**Source extract**
★ ★ ★ ★ ★ ★ ★

BRIEF DESCRIPTION OF THE DRAWINGS

[0017] The invention is further described by way of example with reference to the accompanying drawings in which:

Figure 1 is a schematic view in cross section of a double-acting piston pump according to the invention, in a first mode;

Figure 2 is a cross sectional view of the piston pump taken on a line 2 - 2 in Figure

1 ; and

Figure 3 is a view similar to Figure 1 of the piston pump in a second mode.

DESCRIPTION OF PREFERRED EMBODIMENT

[0018] The accompanying drawings illustrate a piston pump 10 according to the invention which includes a body or cylinder 12 in which is formed a bore 14. The body has a mouth 16 at one end and a piston rod 18 extends through the mouth into the bore. A first seal 20 is engaged with the piston rod and provides a fluid-tight seal between an outer surface of the piston rod and an opposing surface of the cylinder.

[0019] The piston rod, at a leading end 22, has a cylindrical projection 24 which extends from a formation 26 in the form of a shoulder which, in turn, is located

adjacent a region 28 of the piston rod which has reduced cross sectional dimensions. A second seal 30 is movably located inside the bore adjacent the region 28.

[0020] The second seal 30, as is shown in Figure 2, includes an annular formation 32 which is sliding and sealing contact with a wall of the bore 14 and has a number of inwardly projecting guide ribs 34 which extend towards, and which are generally in contact with, opposing outer surface portions of the piston rod 18. The arrangement is such that a number of fluid paths 36 are formed around the piston rod between opposing surfaces of the piston rod and the annular formation.

[0021] An exit port 40 is provided from the bore adjacent the first seal 20.

[0022] The cylinder 12 at an end which is remote from the mouth 16 has a zone 42 of reducing cross section. In this instance the zone is substantially conical and terminates in an entry port 44 which is centrally positioned i.e. at an apex of the cone.

[0023] A valve member 48 is positioned adjacent the zone 42. The valve member has a first section 50 which has an outer diameter slightly less than the diameter of the bore and in which is formed a recess 52 which is generally circular-cylindrical in shape and which is substantially complementary in shape and size to the cylindrical projection 24. The valve member further includes a second section 60 which has a conical outer surface, complementary in shape to the conical zone 42. A seal 62 is positioned in the conical second section and can engage with sealing contact with a seat formed by a portion of the surface of the conical zone 42. An extension piece

64 projects from the second section through the entry port 44 and terminates in a

head 66. A shaped compression spring 68 acts between the head and suitable formations, not shown, on an outer surface of the conical portion of the cylinder.

★ ★ ★ ★ ★ ★ ★

Collected data entries:
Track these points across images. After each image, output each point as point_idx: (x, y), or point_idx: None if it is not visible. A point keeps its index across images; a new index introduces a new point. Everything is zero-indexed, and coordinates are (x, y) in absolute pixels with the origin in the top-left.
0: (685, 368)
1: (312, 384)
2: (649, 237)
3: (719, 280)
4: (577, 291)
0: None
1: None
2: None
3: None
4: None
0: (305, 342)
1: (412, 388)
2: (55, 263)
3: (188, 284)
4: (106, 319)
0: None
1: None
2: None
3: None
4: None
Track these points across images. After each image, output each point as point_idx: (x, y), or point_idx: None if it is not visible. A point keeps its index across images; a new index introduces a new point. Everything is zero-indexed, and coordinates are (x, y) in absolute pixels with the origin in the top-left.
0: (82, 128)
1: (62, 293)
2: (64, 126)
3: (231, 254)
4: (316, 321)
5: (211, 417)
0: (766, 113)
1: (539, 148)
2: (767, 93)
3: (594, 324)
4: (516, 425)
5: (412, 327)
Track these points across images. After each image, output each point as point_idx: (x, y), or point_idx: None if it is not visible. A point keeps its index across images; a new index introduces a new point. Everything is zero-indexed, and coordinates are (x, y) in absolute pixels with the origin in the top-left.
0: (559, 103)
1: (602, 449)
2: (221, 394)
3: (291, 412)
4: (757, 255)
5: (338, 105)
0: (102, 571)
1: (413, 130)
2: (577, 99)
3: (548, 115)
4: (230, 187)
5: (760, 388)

★ ★ ★ ★ ★ ★ ★

**Task instructions**
A) Decide whether each statement agrees with the piston pump description, answering yes or no and quoting the deciding words: (i) the piston rod extends through the mouth into the bore; (ii) the exit port is provided adjacent the second seal; (iii) the conical zone terminates in an entry port at the apex of the cone.
B) Switch "images" to "frames" throughout all the scene point coordinate listings, and write out their lines again with nothing else changed.
The piston pump description and the listings are unrelated.

**Answers in order**
A)
(i) Yes: "a piston rod 18 extends through the mouth into the bore"
(ii) No: "An exit port 40 is provided from the bore adjacent the first seal 20."
(iii) Yes: "terminates in an entry port 44 which is centrally positioned i.e. at an apex of the cone"

B)
Track these points across frames. After each image, output each point as point_idx: (x, y), or point_idx: None if it is not visible. A point keeps its index across frames; a new index introduces a new point. Everything is zero-indexed, and coordinates are (x, y) in absolute pixels with the origin in the top-left.
0: (685, 368)
1: (312, 384)
2: (649, 237)
3: (719, 280)
4: (577, 291)
0: None
1: None
2: None
3: None
4: None
0: (305, 342)
1: (412, 388)
2: (55, 263)
3: (188, 284)
4: (106, 319)
0: None
1: None
2: None
3: None
4: None
Track these points across frames. After each image, output each point as point_idx: (x, y), or point_idx: None if it is not visible. A point keeps its index across frames; a new index introduces a new point. Everything is zero-indexed, and coordinates are (x, y) in absolute pixels with the origin in the top-left.
0: (82, 128)
1: (62, 293)
2: (64, 126)
3: (231, 254)
4: (316, 321)
5: (211, 417)
0: (766, 113)
1: (539, 148)
2: (767, 93)
3: (594, 324)
4: (516, 425)
5: (412, 327)
Track these points across frames. After each image, output each point as point_idx: (x, y), or point_idx: None if it is not visible. A point keeps its index across frames; a new index introduces a new point. Everything is zero-indexed, and coordinates are (x, y) in absolute pixels with the origin in the top-left.
0: (559, 103)
1: (602, 449)
2: (221, 394)
3: (291, 412)
4: (757, 255)
5: (338, 105)
0: (102, 571)
1: (413, 130)
2: (577, 99)
3: (548, 115)
4: (230, 187)
5: (760, 388)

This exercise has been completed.